ASJ is being incubated by and modeled after Californians for Safety and Justice (CSJ), a state-based justice reform advocacy organization led by Lenore Anderson and Robert Rooks. CSJ has spent the last four years working on criminal justice reform in California, including by developing the first statewide organizing network for crime survivors that support justice reform. Vote Safe, the sister 501(c)(4) organization of CSJ, also crafted and ran the successful campaign for Proposition 47, a Californian ballot measure that changed several low-level crimes from felonies to misdemeanors and reallocated the prison cost savings into prevention and treatment. In the first year after the measure passed, California's jail and prison population is estimated to have fallen by 13,000 people. We view CSJ's work as an unusually successful example of state-based advocacy and organizing in the criminal justice reform space.

ASJ will build on these strategies to bring Anderson's and Rooks' strategic and policy sophistication to bear on state-level efforts across the U.S. ASJ aims to advance state efforts to reduce incarceration and reallocate from spending on prisons to prevention and community health. ASJ plans to select partner states to engage deeply with, in order to help state advocates strengthen their communications, alliance-building and organizing strategies and win policy reform. ASJ also plans to build a national 'center of gravity' for state advocates to share information and strategies across states and give more prominence to state-based reform efforts in the national dialogue on justice reform. Finally, ASJ aims to change the national narrative on safety by drawing attention to the experiences and voices of crime survivors calling for new safety priorities.

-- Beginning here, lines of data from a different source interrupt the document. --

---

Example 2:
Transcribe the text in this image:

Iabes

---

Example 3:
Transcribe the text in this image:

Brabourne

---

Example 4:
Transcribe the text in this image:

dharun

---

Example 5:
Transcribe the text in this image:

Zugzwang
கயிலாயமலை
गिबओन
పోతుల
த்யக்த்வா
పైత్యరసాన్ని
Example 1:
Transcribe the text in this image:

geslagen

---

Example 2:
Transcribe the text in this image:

The closest analogue to ASJ's proposed strategy is the Freedom to Marry campaign, which was a nationally coordinated effort that brought resources and capacity to the states, partnering with state groups that worked on a variety of issues and bringing their focused attention to bear on a key target. In that case, it was marriage equality that was the chief focus; here, it is reducing mass incarceration.

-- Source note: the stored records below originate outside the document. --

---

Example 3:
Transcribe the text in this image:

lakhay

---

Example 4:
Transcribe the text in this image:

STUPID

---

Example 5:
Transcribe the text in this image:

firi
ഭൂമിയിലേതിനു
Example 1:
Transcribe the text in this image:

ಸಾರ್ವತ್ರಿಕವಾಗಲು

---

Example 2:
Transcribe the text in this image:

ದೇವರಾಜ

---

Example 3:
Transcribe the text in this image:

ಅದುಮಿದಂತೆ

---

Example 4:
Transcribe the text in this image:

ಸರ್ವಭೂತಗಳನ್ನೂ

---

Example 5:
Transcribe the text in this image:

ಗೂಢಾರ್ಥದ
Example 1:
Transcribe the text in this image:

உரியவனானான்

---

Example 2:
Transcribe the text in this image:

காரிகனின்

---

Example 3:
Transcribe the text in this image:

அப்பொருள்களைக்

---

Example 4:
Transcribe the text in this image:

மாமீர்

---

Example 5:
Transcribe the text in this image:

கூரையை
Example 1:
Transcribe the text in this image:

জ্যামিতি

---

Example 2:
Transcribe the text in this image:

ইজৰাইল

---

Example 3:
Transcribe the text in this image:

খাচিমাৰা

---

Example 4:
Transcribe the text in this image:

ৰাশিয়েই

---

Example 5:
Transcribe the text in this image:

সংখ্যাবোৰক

Examples of policy areas where reform could potentially decrease incarceration while improving community safety include reforming mandatory minimum sentencing laws, reforming parole systems, reclassifying low-level offenses (as in Prop. 47), and increasing investments into diversion, treatment, and trauma recovery support for crime survivors. We appreciate ASJ's strong focus on both reduced incarceration and increased community safety.

Chloe believes that:

  • Criminal justice reform is receiving an unprecedented amount of national attention from both sides of politics, but this attention has not yet been converted into enough major policy victories within individual states, where the majority of the nation’s over-incarceration problem exists.
  • ASJ's team, structure and goals will position it well to make headway and build momentum within criminal justice reform more broadly.

We hope that ASJ will become a major player in criminal justice reform nationally, and are excited to support what we see as a very strong team. The grant Open Philanthropy has recommended would support ASJ's 501(c)(3) arm; Cari Tuna has also made a personal gift of $250,000 to support the 501(c)(4) arm.

We plan to publish a more detailed write-up in the near future.